Bütün bunları neden hatırlatıyorum biliyor musun? Rum tarafı federasyon istiyorum diyebildiği gibi, Türk tarafı da iki devletli çözüm istiyorum diyebilir. Bunu artık herkesin anlaması ve yadırgamaması gerekir. Bir taraf BM Genel Sekreteri raporu belirli bir çözüm modelinden (federasyondan) bahsetmedi diyerek seviniyor, diğer taraf da Güvenlik Konseyi kararında federasyona atıf yapıldı diyerek seviniyor. Oysa bunların aslında bir önemi kalmadı artık. Bunlar pirus zaferlerinden başka şeyler değil. Diğer tarafı da ikna ederek uzlaşmaya dayalı bir ortaklık kurabiliyor musun asıl marifet budur. Bunu yapamadığın sürece bu söylediğin sadece senin isteğin ve tercihin olarak kalır, Kıbrıs’taki statüko da devam eder.  
Bu nedenle sayın Erdoğan’ın bu net söyleminden sonra bizi bekleyen süreç tek bir gayrı resmi beşli toplantı değil birden fazla gayrı resmi görüşmedir. Ama bir çıkış yolu bulunacaksa bunun yolu yeni ve yaratıcı fikirlerden geçer. Taraflar yaratıcı ve diğer tarafı da ikna etmeye dönük yeni fikirlerle gelebilecekler mi bu beşli toplantıya onu hep birlikte göreceğiz.

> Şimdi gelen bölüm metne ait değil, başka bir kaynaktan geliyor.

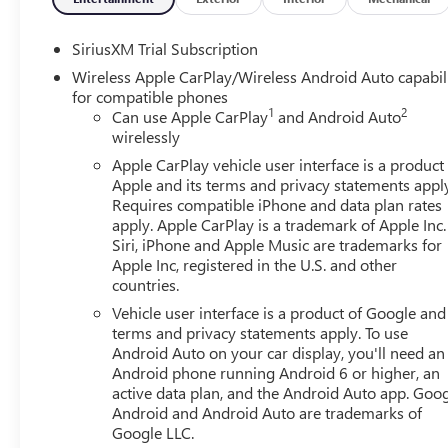
SiriusXM Trial Subscription
Wireless Apple CarPlay/Wireless Android Auto capabil
for compatible phones
1
2
Can use Apple CarPlay
and Android Auto
wirelessly
Apple CarPlay vehicle user interface is a product
Apple and its terms and privacy statements appl
Requires compatible iPhone and data plan rates
apply. Apple CarPlay is a trademark of Apple Inc.
Siri, iPhone and Apple Music are trademarks for
Apple Inc, registered in the U.S. and other
countries.
Vehicle user interface is a product of Google and 
terms and privacy statements apply. To use
Android Auto on your car display, you'll need an
Android phone running Android 6 or higher, an
active data plan, and the Android Auto app. Goog
Android and Android Auto are trademarks of
Google LLC.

Burada bir diğer önemli noktaya daha değinmek istiyorum. Pandoranın kutusu açılmıştır kardeşim. Yani bir başka güzel ifadeyle cin lambadan çıkmıştır ve buna neden olan da sayın Anastasiades’tir. İster müzakerelerde sıkışınca kaçmak için olsun isterse gerçekten bunu istediği için olsun fark etmez iki devleti görüşebileceği sözlerini, belki biraz değişik ifadelerle kendisi dile getirmiştir. Yani hem Başpiskoposun, hem Mevlüt beyin hem de bazı AB yetkililerinin sayın Anastasiades’i tümünün bir den yanlış anlamış olması mümkün müdür? Belli ki sayın Anastasides sebebi ne olursa olsun farklı diplomatik ortamlarda ‘iki devletli çözüme göz kırpmıştır’ ve bunu yaparak da Alaadinin lambasını eliyle okşamıştır. Bu nedenle cin dışarıya çıkmıştır. Bu saatten sonra ben iki devleti görüşmem dese de bir şey fark etmez. İki devletli çözümü konuşmam dahi derse, Türk tarafının da ‘ben de federal çözümü konuşmam dahi’ demeye hakkı doğar. Özetle müzakere zemini konusunda geldiğimiz bu noktada asıl sorumluluğun sayın Anastasides’te olduğunu düşünüyorum. Tabi bir açıdan kendisi haklıdır çünkü Rum toplumunun federal bir çözüme hazır olmadığını, yönetimi ve zenginliği Kıbrıslı Türkler ile paylaşmaya hazır olmadığını gördüğü için bir arayışa girmiştir. O zaman birbirimize dürüst olmamız gerekir. Madem ki Rum toplumu federal bir çözüme yani yönetimi ve zenginliği paylaşmaya hazır değildir o halde Rum lideri çıkıp da ‘biz sadece federasyon görüşürüz’ derse burada bir samimiyetsizlik ortaya çıkar ve hiç bir yere gidemeyiz. Rum lideri olmayacağını bildiği halde, kendi toplumunun istemediğini ve buna hazır olmadığını bildiği halde federasyon istediğini söylüyorsa sadece ve sadece statükoya hizmet ediyor, statükonun devamını tercih ediyor demektir.   
Soru 3: Kıbrıs Türk tarafının üzerinde durduğu eşit egemenlik kavramı sizce gayrı resmi zirvede yankı bulabilecek mi? 
Özersay: Bu kavram yıllarca rahmetlik Denktaş tarafından vurgulanan ve ‘egemenlik’ kavramı temelinde her zaman tartışma konusu olan bir kavramdı. ‘Siyasi eşitlik’ federal çözümün temel parametrelerinden birisidir, ‘egemen eşitlik’ ise iki devletli çözüm modelleri açısından temel parametre olacak olan bir özelliktir. Bu kavramın gayrı resmi zirvede yankı bulabilmesi biraz da Kıbrıs Türk tarafının yaklaşımına bağlıdır. Bundan ne anladığını ve bu değişen şartlarda müzakere zemini değişecekse bu parametreden ne anlaşılması gerektiğini Kıbrıs Türk tarafı çok iyi anlatabilmelidir. Gayrı resmi zirvede yankı bulup bulmayacağını biraz da iki tarafın bu beşli toplantıya neyi murad ederek gidiyor oldukları belirleyecektir. Her iki taraf da, hatta Yunanistan ve Türkiye de madem ki bu uluslararası uyuşmazlığın taraflarıdırlar tüm dört taraf da bu gayrı resmi toplantıya bağcıyı dövmek için değil üzüm yemek için gidiyor olmalıdırlar. Sadece ‘ben neyi istiyorum’u söylemeye gitmenin manası yok. Eğer öyle olursa zaten bir ilerleme olmaz. Ama ‘ben bunu istiyorum, şu sebeplerle bu tür çözümü daha gerçekçi ve yaşayabilir buluyorum ve bu çözüm türü sadece bana değil muhatabıma da, karşı tarafa da yararı olacak’ şeklinde konuşmaya giderlerse gayrı resmi toplantıdan bir şey umut etmek mümkün olur.”